GD-DTPA is a Good Antimicrobial Surrogate for In Vivo Imaging
Authors: Fraser JF, Giers MB, McLemore R, Caplan M, Calara F, McLaren AC. Banner Good Samaritan Medical Center,Phoenix AZ and Arizona State University, Tempe AZ
Title: GD-DTPA is a Good Antimicrobial Surrogate for In Vivo Imaging
Background: We have previously shown that T1 weighted MRI can image locally released gadolinium (Gd-DTPA) in vivo. Gd-DTPA was used as a surrogate based on similar properties to aminoglycosides and vancomycin. Similar release and distribution characteristics of vancomycin and Gd-DTPA from bone cement have not yet been confirmed. Vancomycin solution is acidic requiring buffering to prevent disruption of the conjugation of Gd in Gd-DTPA.
This study compares the release characteristics of vancomycin and Gd-DTPA from bone cement in vitro and by examining the effect of co-delivered vancomycin on the distribution of Gd-DTPA following local delivery using quantitative MRI.
Hypothesis/Purpose:
- Do vancomycin and Gd-DTPA elute similarly from bone cement in vitro?
- Is Gd-DTPA distribution following local release affected by co-delivery of vancomycin in vivo?
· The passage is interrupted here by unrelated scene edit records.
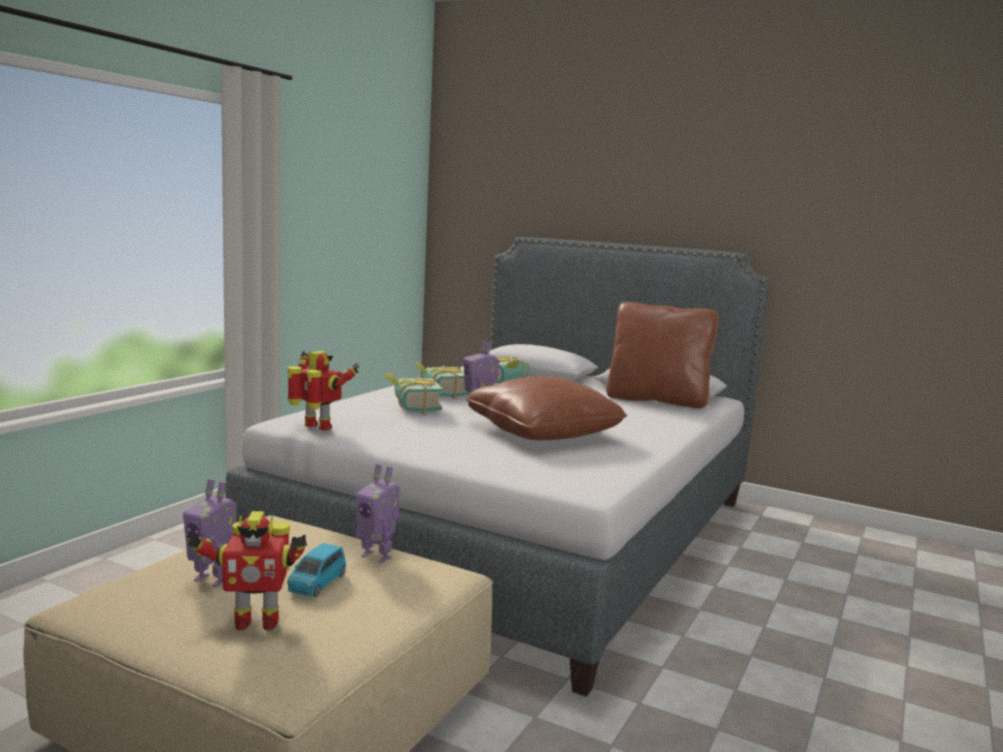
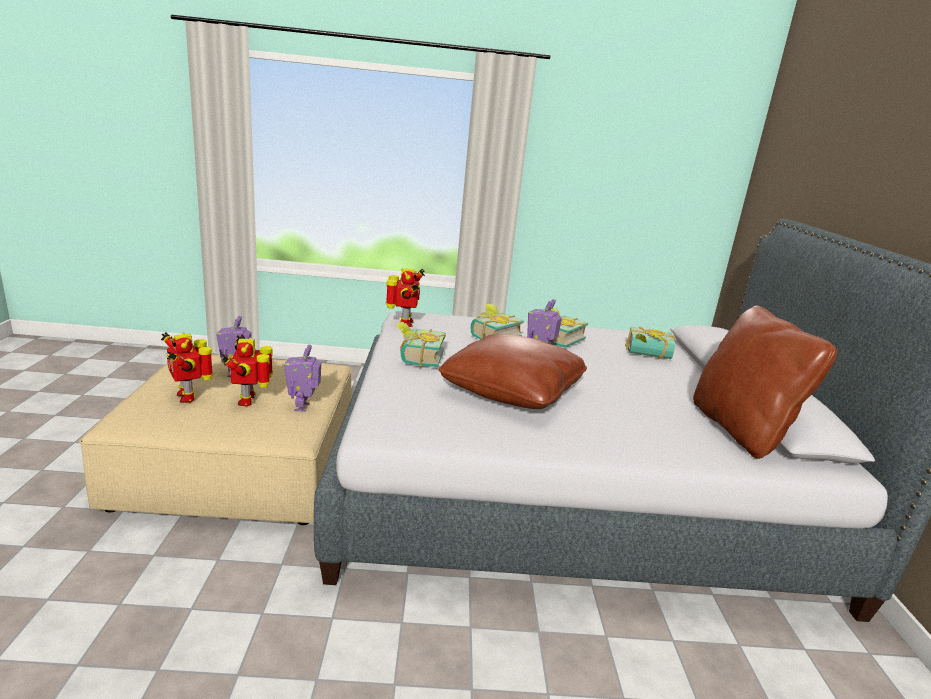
camera: 60 degrees right, 10 degrees up
blue toy car [287,543,346,597] -> toy robot [222,334,273,406]
none -> book [396,322,446,368]

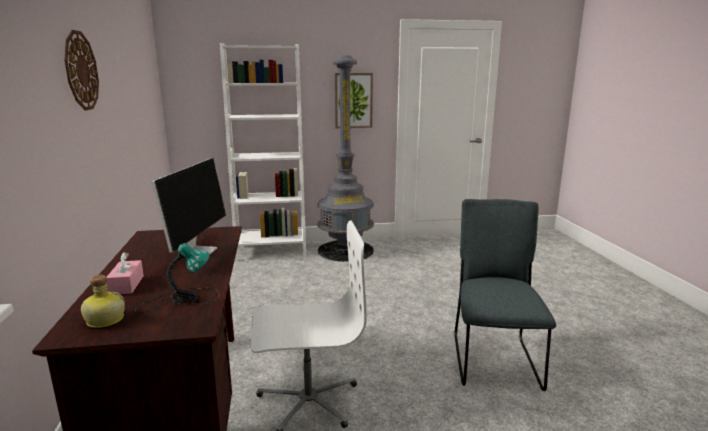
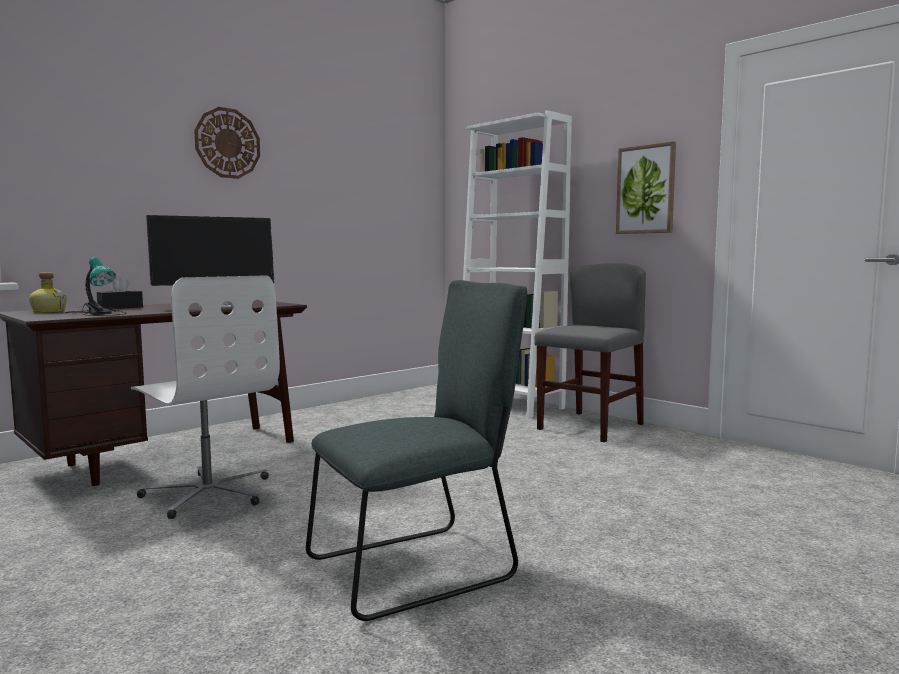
camera: 55 degrees right, 10 degrees down
pink tissue box [106,252,144,294] -> black tissue box [97,276,143,309]
grey floor lamp [317,55,374,262] -> grey chair [534,263,646,442]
Methods: Equal molar amounts of vancomycin and Gd-DTPA were mixed into bone cement with the following composition: 40g PMMA, 20 mL MMA, 3780mg vancomycin, 1000mg Gd-DTPA, 4544mg K2HPO4, and 676mg KH2PO4. K2HPO4 and KH2PO4 powder were used as a buffer and also functioned as a poragen. Standardized 6mm x 12 mm test specimens were fabricated and eluted in phosphate buffered saline under infinite sink conditions for 5 days. Vancomycin and Gd-DTPA concentration were measured using high performance liquid chromatography (HPLC). Total mass of released vancomycin and Gd-DTPA were calculated.
Gd-DTPA 5 day in vivo release in 2 New Zealand white rabbits was measured with T1 weighted MRI. Partial thickness dead-space created in both quadriceps muscles was filled with local depots of consistent size and shape (1 cm cube), one with vanc/GD-DTPA loaded bone cement, and one with Xyl/Gd-DTPA loaded bone cement.
Results: In vitro elution: vancomycin and Gd-DTPA were found to elute in equal molar amounts from bone cement over 5 hours (0.924 moles vancomycin vs 0.979 moles Gd-DTPA, figure 1). In vivo: Gd-DTPA distribution around local depot on MRI imaging over 5 days was similar with and without a vancomycin load.
Discussion: Gd-DTPA release from bone cement is similar to the release of vancomycin. In vivo distribution of Gd-DTPA post release is unaffected by equal molar release of vancomycin.
Conclusion: In vivo release of vancomycin and Gd-DTPA from bone cement is similar. In vivo distribution of Gd-DTPA is in unaffected by co-release of vancomycin.